Mr V works as a part time taxi driver and one day he went to collect an elderly lady from her home. She came out of the house and made moves to get into the taxi but suddenly dashed back into the house again. When she finally got into the car she apologised to Mr V and said "sorry about that but I forgot to move my husband ". Mr V must have had a puzzled look on his face because she went on to explain her hubby always loved sitting in the Sun so every morning she put the urn containing his ashes in the windowsill.
 
Mr V works as a part time taxi driver and one day he went to collect an elderly lady from her home. She came out of the house and made moves to get into the taxi but suddenly dashed back into the house again. When she finally got into the car she apologised to Mr V and said "sorry about that but I forgot to move my husband ". Mr V must have had a puzzled look on his face because she went on to explain her hubby always loved sitting in the Sun so every morning she put the urn containing his ashes in the windowsill.
I think that's lovely, I imagine she probably talked to the urn as well.
 
Mr V works as a part time taxi driver and one day he went to collect an elderly lady from her home. She came out of the house and made moves to get into the taxi but suddenly dashed back into the house again. When she finally got into the car she apologised to Mr V and said "sorry about that but I forgot to move my husband ". Mr V must have had a puzzled look on his face because she went on to explain her hubby always loved sitting in the Sun so every morning she put the urn containing his ashes in the windowsill.
Whatever helps.
 
A programme on radio 4 today called THE SPARK, with an eminent brain surgeon canvassing for legal euthanasia in the UK.
A programme on radio 4 today called THE SPARK, with an eminent brain surgeon canvassing for legal euthanasia in the UK.

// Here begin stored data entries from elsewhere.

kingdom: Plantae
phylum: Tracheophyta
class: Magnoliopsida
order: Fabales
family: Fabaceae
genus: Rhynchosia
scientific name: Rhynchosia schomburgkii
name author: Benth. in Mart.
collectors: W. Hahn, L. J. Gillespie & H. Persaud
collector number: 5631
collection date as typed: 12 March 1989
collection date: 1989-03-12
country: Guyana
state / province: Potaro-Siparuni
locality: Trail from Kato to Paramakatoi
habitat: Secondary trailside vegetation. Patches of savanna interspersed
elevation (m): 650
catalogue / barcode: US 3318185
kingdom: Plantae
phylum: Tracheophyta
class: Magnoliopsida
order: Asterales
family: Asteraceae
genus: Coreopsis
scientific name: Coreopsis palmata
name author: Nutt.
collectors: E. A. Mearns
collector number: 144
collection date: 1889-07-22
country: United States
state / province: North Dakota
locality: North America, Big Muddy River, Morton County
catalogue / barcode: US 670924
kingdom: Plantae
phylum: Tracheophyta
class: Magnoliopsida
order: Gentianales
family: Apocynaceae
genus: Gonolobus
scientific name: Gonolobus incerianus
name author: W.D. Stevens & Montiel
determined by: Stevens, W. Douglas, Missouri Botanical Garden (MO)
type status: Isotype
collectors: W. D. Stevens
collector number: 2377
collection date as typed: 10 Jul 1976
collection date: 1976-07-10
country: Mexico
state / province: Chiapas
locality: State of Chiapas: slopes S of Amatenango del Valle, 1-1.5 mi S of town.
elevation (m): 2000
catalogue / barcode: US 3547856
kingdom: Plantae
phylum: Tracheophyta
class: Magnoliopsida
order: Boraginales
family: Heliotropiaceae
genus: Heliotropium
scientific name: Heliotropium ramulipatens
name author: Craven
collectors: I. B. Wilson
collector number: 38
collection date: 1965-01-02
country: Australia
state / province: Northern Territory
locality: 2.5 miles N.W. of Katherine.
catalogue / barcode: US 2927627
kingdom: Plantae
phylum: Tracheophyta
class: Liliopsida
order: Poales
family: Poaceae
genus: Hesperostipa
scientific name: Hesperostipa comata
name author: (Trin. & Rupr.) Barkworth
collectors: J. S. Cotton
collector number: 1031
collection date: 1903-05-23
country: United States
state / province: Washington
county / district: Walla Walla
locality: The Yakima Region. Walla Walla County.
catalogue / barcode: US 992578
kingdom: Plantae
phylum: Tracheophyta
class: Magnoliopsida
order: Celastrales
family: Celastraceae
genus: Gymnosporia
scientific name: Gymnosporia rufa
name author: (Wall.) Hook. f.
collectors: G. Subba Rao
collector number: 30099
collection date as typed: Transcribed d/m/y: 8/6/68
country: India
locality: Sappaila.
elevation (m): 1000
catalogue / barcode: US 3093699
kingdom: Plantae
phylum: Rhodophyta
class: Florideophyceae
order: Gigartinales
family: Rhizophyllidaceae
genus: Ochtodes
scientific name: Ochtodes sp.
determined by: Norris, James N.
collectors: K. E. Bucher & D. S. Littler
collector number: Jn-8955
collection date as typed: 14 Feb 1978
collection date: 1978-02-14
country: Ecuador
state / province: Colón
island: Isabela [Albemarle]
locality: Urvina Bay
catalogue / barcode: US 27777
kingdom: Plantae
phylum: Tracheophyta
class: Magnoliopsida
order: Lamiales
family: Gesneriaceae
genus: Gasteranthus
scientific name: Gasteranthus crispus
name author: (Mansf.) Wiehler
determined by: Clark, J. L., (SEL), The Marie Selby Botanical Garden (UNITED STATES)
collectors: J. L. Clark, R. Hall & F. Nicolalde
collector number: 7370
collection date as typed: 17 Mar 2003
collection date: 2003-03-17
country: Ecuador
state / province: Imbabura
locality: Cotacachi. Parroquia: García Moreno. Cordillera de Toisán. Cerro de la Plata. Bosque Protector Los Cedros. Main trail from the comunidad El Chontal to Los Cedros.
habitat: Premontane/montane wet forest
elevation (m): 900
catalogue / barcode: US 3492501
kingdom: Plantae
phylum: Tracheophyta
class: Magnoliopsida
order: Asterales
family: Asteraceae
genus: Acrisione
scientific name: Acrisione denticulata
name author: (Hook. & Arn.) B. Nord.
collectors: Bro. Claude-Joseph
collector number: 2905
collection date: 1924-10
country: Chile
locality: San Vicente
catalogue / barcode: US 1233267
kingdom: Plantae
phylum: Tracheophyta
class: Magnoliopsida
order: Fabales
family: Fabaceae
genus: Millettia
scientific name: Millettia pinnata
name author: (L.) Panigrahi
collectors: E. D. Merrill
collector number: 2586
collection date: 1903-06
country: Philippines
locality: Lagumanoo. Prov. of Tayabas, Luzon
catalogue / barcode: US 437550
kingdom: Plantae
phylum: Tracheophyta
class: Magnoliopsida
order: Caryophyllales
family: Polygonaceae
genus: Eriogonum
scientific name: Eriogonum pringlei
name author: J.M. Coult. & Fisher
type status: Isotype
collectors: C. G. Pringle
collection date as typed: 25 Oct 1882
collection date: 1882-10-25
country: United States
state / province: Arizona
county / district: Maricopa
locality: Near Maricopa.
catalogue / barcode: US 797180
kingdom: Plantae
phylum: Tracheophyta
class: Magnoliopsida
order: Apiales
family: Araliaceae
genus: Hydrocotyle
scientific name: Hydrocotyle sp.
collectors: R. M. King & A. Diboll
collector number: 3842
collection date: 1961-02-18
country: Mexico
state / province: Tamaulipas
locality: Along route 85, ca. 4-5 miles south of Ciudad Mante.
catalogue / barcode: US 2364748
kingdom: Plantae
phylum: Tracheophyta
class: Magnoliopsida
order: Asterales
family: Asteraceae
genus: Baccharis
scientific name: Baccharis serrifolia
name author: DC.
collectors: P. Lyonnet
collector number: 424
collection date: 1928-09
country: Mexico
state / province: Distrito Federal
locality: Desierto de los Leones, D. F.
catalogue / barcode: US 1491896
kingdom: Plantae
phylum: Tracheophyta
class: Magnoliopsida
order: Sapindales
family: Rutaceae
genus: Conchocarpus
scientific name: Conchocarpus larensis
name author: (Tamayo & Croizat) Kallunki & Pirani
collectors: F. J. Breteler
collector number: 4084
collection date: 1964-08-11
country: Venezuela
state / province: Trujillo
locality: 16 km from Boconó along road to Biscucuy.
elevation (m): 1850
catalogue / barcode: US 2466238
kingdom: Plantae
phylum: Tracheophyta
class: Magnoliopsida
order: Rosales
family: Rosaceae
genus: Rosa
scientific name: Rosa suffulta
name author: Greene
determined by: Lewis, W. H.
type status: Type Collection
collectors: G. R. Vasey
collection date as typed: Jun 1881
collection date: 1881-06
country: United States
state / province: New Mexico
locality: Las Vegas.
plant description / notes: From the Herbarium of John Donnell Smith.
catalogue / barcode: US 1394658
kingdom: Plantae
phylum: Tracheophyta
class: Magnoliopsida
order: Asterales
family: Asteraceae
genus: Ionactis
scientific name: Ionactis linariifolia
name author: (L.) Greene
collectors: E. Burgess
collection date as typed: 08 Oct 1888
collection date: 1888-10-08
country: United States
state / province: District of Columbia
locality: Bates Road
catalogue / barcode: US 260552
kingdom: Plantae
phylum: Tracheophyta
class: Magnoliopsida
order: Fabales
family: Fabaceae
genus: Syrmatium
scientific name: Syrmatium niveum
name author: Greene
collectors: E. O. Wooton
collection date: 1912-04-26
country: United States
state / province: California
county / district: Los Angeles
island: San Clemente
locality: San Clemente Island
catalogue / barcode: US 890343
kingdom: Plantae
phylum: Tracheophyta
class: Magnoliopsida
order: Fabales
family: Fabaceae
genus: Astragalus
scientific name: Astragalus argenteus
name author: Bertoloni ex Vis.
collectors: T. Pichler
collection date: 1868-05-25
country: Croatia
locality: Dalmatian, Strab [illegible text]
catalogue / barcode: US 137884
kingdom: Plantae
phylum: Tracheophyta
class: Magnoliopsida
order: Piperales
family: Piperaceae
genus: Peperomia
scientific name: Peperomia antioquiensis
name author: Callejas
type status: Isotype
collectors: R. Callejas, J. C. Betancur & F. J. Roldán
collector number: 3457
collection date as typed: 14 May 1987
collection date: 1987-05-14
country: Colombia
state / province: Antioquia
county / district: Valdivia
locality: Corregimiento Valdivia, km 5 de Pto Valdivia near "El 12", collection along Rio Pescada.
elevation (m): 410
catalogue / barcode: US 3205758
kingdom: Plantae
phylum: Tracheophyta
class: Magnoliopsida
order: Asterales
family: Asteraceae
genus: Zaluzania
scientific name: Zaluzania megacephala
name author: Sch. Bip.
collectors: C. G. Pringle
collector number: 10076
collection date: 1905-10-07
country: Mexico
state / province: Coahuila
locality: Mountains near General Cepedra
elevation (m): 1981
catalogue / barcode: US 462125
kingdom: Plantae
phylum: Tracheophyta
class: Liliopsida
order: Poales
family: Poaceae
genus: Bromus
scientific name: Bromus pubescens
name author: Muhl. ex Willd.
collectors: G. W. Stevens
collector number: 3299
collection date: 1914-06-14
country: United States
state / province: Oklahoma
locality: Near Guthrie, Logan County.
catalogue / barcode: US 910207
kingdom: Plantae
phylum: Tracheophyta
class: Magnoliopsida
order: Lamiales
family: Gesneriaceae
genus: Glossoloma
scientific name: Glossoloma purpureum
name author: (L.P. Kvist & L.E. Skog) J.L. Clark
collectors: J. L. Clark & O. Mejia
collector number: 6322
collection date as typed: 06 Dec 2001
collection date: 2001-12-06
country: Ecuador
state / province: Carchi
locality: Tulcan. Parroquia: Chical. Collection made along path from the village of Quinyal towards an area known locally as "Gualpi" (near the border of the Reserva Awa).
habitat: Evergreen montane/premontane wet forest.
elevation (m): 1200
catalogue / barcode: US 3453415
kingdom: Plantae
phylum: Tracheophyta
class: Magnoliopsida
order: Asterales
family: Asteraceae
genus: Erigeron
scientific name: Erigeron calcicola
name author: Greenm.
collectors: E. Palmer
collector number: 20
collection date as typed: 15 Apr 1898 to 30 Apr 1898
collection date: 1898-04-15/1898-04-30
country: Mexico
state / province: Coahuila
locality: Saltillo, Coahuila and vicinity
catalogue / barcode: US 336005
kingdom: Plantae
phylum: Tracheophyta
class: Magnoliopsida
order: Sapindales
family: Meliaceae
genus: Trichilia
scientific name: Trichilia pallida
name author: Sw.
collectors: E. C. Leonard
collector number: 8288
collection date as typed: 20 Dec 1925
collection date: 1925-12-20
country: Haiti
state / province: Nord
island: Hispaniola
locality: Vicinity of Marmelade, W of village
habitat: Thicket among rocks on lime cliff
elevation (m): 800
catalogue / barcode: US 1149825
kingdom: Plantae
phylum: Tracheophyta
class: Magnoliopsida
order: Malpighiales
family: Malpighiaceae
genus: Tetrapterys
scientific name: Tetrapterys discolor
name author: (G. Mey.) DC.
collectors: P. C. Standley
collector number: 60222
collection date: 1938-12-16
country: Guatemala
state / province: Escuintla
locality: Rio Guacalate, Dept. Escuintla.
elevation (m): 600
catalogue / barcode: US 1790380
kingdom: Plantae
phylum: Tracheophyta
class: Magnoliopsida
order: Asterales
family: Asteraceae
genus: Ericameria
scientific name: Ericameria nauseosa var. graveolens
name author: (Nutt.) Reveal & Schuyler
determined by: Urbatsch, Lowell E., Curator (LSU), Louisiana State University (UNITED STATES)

So civilized. In years to come, it might be the norm for people terminally ill. Sometimes, it's a difficult decision for family members to agree with.
 
My neighbours were very social people, in caravan clubs etc but 3 years ago their health deteriorated and the lady died. Although he has some mobility difficulties he can still drive but other than driving to offspring house once every couple of weeks he has become a recluse. Son and daughter take turns visiting each evening but he is never out, the blinds are permanently down and during through this heatwave there hasn’t been a single window open (in fact in 3 years). I would hate that to happen to us.
 
I made a Will in my late 20s, although I’ve altered it three times since then. I will have DNR like mum did and which I honoured when she died. My son knows that I want to be cremated and which local funeral director to use, but I’ll write it all down for him plus the music etc and instructions to celebrate my life, not mourn my demise.

Dad was cremated (he died when he was 56) and his ashes were buried in the grounds of the hospital where he was the leading consultant physician. A ward was also named after him. Sadly the hospital has now been demolished and so he’s now presumably buried under a car park or something. Mum was also cremated and, when I’d asked her where she wanted her ashes scattered, she replied “oh, fling me anywhere.” 🙄

However, at the risk of freaking some of you out, I buried her ashes in my garden and planted a shrub on top. I had just moved into the house and I buried her at the exact time and on the exact date on which she’d passed away two years earlier. The shrub has thrived and I feel really at peace here knowing she’s keeping an eye on me.